Дома, наединѣ съ самимъ собою, я, однако, невольно сталъ думать о Бернардо. Нѣтъ, онъ не любитъ ея,—утѣшалъ я себя самого. Его любовь только чувственное влеченіе, тогда какъ моя велика и чиста! Послѣдній нашъ разговоръ съ нимъ сталъ мнѣ теперь казаться гораздо оскорбительнѣе для меня, нежели онъ былъ на самомъ дѣлѣ. Теперь я помнилъ только выказанную Бернардо гордость, чувствовалъ себя оскорбленнымъ ею и вскипѣлъ противъ него такимъ негодованіемъ, о какомъ прежде не имѣлъ и понятія. Конечно, его гордость возмущена тѣмъ, что Аннунціата относится ко мнѣ лучше, чѣмъ къ нему! Правда, онъ самъ познакомилъ меня съ нею, но, можетъ быть, именно изъ желанія нарядить меня въ шуты! Вотъ почему его такъ и поразили мое пѣніе и импровизація; ему и въ голову не приходило, что я могу чѣмъ-либо соперничать съ его красотою, его развязностью и ловкостью!.. Теперь онъ хотѣлъ своими рѣчами отбить у меня охоту посѣщать ее! Но добрый геній мой рѣшилъ иначе. Ея ласковое обращеніе, ея взгляды, все говоритъ мнѣ, что она меня любитъ, что она относится ко мнѣ благосклонно, даже болѣе чѣмъ благосклонно! Не можетъ же она не чувствовать, что я люблю ее!

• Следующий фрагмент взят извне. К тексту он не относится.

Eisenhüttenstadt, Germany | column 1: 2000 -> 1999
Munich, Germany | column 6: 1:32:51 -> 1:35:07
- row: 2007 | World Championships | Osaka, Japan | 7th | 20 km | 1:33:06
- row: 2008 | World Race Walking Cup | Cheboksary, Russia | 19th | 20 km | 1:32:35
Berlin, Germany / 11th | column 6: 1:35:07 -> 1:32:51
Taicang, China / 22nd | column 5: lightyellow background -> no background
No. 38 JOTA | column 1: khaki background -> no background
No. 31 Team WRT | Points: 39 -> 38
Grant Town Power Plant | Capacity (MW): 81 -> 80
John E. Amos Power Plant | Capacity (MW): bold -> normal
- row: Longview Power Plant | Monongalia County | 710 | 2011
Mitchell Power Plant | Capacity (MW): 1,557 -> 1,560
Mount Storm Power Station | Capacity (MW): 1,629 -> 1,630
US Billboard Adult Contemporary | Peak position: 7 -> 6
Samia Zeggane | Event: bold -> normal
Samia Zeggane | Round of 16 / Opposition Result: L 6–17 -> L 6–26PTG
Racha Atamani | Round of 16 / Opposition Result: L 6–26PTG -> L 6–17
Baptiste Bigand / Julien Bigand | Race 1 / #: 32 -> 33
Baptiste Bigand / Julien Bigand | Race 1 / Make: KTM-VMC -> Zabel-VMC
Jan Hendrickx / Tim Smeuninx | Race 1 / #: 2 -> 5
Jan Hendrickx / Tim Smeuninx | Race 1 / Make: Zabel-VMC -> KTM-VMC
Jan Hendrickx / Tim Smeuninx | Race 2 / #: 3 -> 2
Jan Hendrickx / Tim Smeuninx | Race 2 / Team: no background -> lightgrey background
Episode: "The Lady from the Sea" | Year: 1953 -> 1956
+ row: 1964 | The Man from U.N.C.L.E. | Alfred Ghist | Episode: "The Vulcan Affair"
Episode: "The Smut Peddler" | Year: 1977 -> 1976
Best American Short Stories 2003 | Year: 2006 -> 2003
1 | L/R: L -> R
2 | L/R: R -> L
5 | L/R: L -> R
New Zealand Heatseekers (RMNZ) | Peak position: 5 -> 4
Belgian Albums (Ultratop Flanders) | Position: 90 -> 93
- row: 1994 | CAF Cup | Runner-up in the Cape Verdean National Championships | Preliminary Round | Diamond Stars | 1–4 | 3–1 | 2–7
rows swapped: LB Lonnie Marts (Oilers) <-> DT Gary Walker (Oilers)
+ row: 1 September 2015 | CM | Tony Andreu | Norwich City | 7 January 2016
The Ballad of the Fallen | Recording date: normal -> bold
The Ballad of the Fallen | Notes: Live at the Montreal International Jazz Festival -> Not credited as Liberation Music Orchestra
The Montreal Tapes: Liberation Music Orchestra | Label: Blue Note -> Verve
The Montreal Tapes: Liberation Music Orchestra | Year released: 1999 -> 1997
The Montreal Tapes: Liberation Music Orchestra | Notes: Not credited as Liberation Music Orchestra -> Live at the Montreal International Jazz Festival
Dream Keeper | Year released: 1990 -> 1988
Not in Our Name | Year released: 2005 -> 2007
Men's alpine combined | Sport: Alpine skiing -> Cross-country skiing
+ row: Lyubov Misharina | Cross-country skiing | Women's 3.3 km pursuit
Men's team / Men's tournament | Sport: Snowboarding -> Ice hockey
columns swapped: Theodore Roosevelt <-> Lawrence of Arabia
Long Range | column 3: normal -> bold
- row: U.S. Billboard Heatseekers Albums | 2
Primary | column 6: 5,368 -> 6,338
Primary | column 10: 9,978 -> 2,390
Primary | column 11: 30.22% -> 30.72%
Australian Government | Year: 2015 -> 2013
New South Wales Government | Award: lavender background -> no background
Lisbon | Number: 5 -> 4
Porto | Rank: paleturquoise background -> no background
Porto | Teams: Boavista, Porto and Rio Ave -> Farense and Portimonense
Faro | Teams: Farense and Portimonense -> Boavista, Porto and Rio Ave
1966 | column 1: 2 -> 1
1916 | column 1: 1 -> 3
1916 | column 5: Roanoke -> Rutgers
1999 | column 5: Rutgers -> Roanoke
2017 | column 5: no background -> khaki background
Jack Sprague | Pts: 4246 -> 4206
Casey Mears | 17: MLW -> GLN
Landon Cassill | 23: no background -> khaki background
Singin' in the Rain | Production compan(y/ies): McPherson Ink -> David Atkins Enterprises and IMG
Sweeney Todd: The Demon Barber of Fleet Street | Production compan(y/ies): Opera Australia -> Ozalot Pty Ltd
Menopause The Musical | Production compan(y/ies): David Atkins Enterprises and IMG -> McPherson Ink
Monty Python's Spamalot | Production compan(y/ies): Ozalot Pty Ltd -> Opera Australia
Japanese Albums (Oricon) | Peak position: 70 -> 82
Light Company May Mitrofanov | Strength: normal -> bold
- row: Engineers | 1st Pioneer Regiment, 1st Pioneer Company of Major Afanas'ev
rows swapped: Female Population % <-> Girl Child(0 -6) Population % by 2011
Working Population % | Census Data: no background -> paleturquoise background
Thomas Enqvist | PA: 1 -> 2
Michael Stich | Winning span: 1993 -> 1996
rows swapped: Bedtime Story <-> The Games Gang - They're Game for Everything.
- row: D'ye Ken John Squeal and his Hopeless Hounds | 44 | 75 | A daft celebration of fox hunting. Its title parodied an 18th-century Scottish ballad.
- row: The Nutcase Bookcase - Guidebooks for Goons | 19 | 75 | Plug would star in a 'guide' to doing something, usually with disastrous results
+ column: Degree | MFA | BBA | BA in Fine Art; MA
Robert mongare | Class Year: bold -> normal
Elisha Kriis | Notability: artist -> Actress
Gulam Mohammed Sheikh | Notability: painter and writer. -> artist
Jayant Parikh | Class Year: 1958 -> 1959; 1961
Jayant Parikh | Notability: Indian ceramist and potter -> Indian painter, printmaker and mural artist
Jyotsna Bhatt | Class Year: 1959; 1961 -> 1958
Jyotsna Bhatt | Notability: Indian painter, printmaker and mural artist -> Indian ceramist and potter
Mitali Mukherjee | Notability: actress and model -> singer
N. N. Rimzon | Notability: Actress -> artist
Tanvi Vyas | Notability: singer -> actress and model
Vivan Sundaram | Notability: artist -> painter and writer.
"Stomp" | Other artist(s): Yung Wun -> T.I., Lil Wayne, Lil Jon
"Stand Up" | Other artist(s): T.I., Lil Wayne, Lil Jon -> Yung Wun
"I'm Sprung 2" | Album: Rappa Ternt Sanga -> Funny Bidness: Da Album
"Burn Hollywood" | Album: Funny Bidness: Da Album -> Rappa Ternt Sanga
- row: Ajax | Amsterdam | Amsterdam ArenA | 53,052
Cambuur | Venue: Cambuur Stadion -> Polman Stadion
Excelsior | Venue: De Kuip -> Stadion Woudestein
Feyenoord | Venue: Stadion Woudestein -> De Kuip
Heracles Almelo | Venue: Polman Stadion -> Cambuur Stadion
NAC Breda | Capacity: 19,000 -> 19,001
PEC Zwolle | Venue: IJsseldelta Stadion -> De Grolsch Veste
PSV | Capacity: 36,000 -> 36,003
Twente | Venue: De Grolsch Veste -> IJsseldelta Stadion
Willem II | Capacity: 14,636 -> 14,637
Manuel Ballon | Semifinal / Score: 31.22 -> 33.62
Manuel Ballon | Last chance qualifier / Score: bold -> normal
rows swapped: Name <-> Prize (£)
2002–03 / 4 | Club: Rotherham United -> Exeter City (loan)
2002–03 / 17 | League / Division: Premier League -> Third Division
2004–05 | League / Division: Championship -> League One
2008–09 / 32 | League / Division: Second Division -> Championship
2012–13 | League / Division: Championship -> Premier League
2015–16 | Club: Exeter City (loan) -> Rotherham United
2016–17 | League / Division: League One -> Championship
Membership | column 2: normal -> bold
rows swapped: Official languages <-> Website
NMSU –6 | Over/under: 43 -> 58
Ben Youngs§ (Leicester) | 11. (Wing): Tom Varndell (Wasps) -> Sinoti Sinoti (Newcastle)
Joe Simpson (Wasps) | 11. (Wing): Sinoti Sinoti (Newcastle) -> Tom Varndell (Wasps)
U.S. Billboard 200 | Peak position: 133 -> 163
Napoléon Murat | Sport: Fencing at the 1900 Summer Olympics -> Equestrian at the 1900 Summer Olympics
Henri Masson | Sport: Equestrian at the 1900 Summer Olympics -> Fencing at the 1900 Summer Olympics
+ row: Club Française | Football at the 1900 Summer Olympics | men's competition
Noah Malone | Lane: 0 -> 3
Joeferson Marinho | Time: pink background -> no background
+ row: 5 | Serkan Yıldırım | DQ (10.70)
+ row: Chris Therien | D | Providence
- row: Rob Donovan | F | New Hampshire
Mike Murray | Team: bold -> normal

И въ порывѣ восторга я осыпалъ горячими поцѣлуями свою подушку; но любовный восторгъ только еще болѣе усиливалъ чувство досады противъ Бернардо. Я упрекалъ себя самого въ томъ, что не выказалъ въ разговорѣ съ нимъ болѣе характера, болѣе желчи. Теперь на языкѣ у меня вертѣлись сотни великолѣпныхъ отвѣтовъ, которыми я могъ срѣзать его, когда онъ третировалъ меня, словно мальчишку! Теперь я живо чувствовалъ малѣйшую его насмѣшку надо мной. Въ первый разъ въ жизни кровь во мнѣ кипѣла отъ гнѣва, и это раздраженіе, смѣшанное съ чувствомъ высокой, чистой любви, окончательно отняло у меня сонъ. Я забылся только подъ утро, но и этотъ короткій сонъ укрѣпилъ и успокоилъ меня. Предупредивъ смотрителя, что я приду сегодня осматривать галлерею вмѣстѣ съ двумя иностранками, я зашелъ за Аннунціатою, и затѣмъ мы всѣ трое отправились въ палаццо Боргезе.